Texto proporcionado:
Vacuidad ambigua del cosmético, la “letra de mujer” de Manuel Puig traza (¿o circunda?), con arabescos planos, algo así como una estética de la banalidad. Arte mimética, en su manera de no sobrecargar los circuloquios del día a día, sino de dejarlos fluir en su linealidad apenas aparente, les sorprende (o les brinda: ambages del creador) el encanto de una estética profana, de una belleza que se ha caído, acaso para siempre, de las rodillas del artista y rueda acochambrada las hendiduras del parquet, una beldad despretenciosa, periférica. Insisto en lo de la banalidad, para liberar de todo atisbo de sorna la fijeza de ese “estado de cosas”, y recurro a una idea de Michel Maffesoli sobre la socialidad de lo cotidiano. En el arrastre sin sentido aparente de esas conversaciones sin rumbro, a la sombra del parral, se estaría anundando -de una manera que sin ser secreta precisa de cierta atención para captársela- la íntima consistencia de la vida; consistencia que no tendría otro “sentido” que ese de dejarse estar, qe ese “estar juntos”, que ese vivir presente. Toda una estética de la banalidad, decíamos, puesto que esa experiencia de estarse no puede desprenderse de una forma. Y aquí, una vuelta de tuerca: puesto que en ese estarse sin ton ni son, en ese hablar por hablar, en ese vivir por vivir, se vislumbra toda una fuerza dionisíaca, impulso de agregación y, al mismo tiempo, de desestructuración, de desgarramiento, de éxtasis.

Material proporcionado:
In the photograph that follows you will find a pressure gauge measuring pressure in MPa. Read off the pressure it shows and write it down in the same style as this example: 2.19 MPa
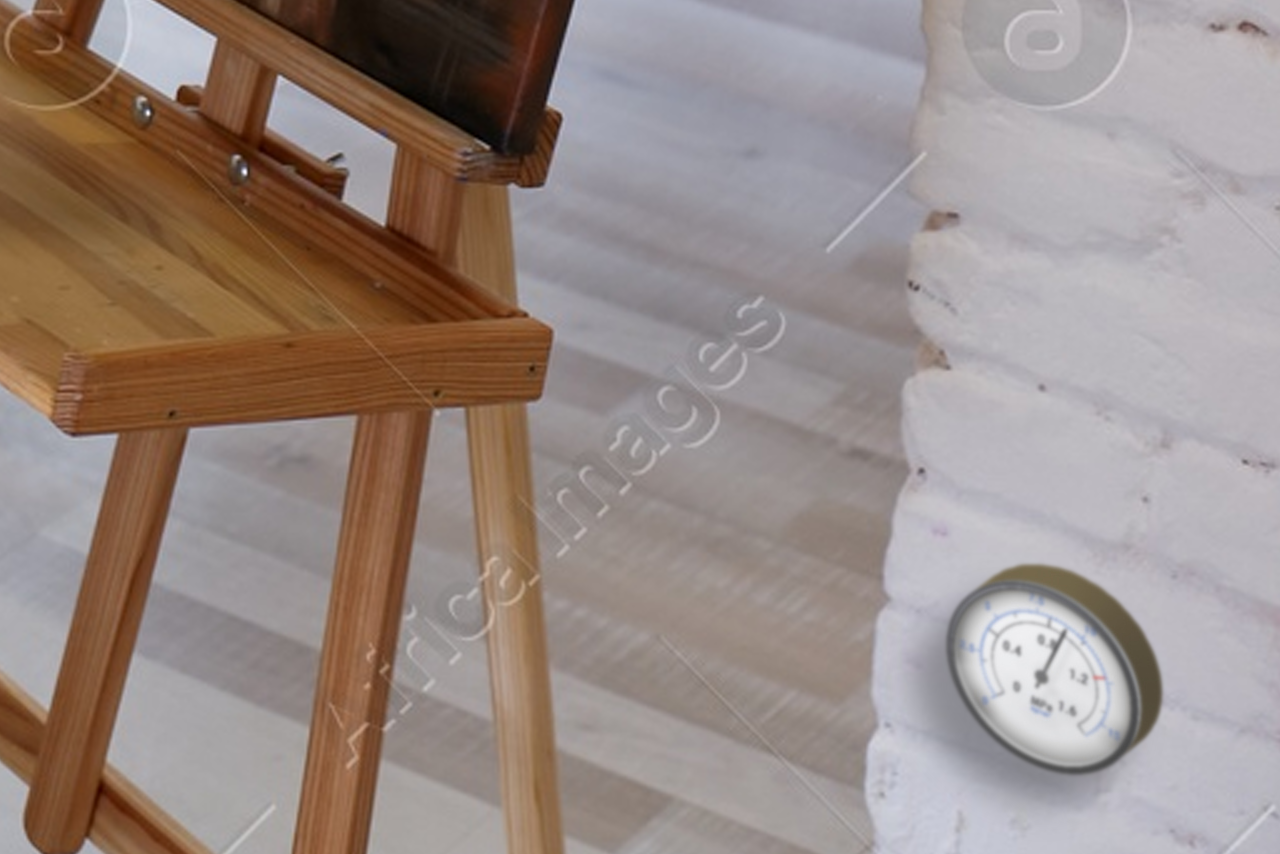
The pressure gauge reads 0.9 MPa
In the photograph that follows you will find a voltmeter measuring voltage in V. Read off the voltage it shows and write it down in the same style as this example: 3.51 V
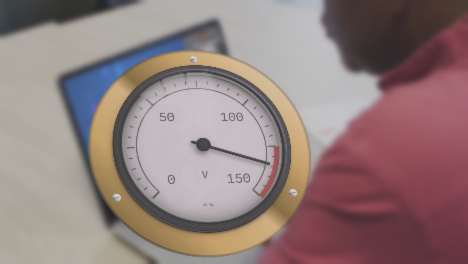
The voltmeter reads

Objetivo de la tarea: Vuelve a escribir completo el texto sobre la estética de la banalidad en Manuel Puig, sin alterar ninguna palabra ni signo. El listado no hace falta para este trabajo.

Tu respuesta:
Vacuidad ambigua del cosmético, la “letra de mujer” de Manuel Puig traza (¿o circunda?), con arabescos planos, algo así como una estética de la banalidad. Arte mimética, en su manera de no sobrecargar los circuloquios del día a día, sino de dejarlos fluir en su linealidad apenas aparente, les sorprende (o les brinda: ambages del creador) el encanto de una estética profana, de una belleza que se ha caído, acaso para siempre, de las rodillas del artista y rueda acochambrada las hendiduras del parquet, una beldad despretenciosa, periférica. Insisto en lo de la banalidad, para liberar de todo atisbo de sorna la fijeza de ese “estado de cosas”, y recurro a una idea de Michel Maffesoli sobre la socialidad de lo cotidiano. En el arrastre sin sentido aparente de esas conversaciones sin rumbro, a la sombra del parral, se estaría anundando -de una manera que sin ser secreta precisa de cierta atención para captársela- la íntima consistencia de la vida; consistencia que no tendría otro “sentido” que ese de dejarse estar, qe ese “estar juntos”, que ese vivir presente. Toda una estética de la banalidad, decíamos, puesto que esa experiencia de estarse no puede desprenderse de una forma. Y aquí, una vuelta de tuerca: puesto que en ese estarse sin ton ni son, en ese hablar por hablar, en ese vivir por vivir, se vislumbra toda una fuerza dionisíaca, impulso de agregación y, al mismo tiempo, de desestructuración, de desgarramiento, de éxtasis.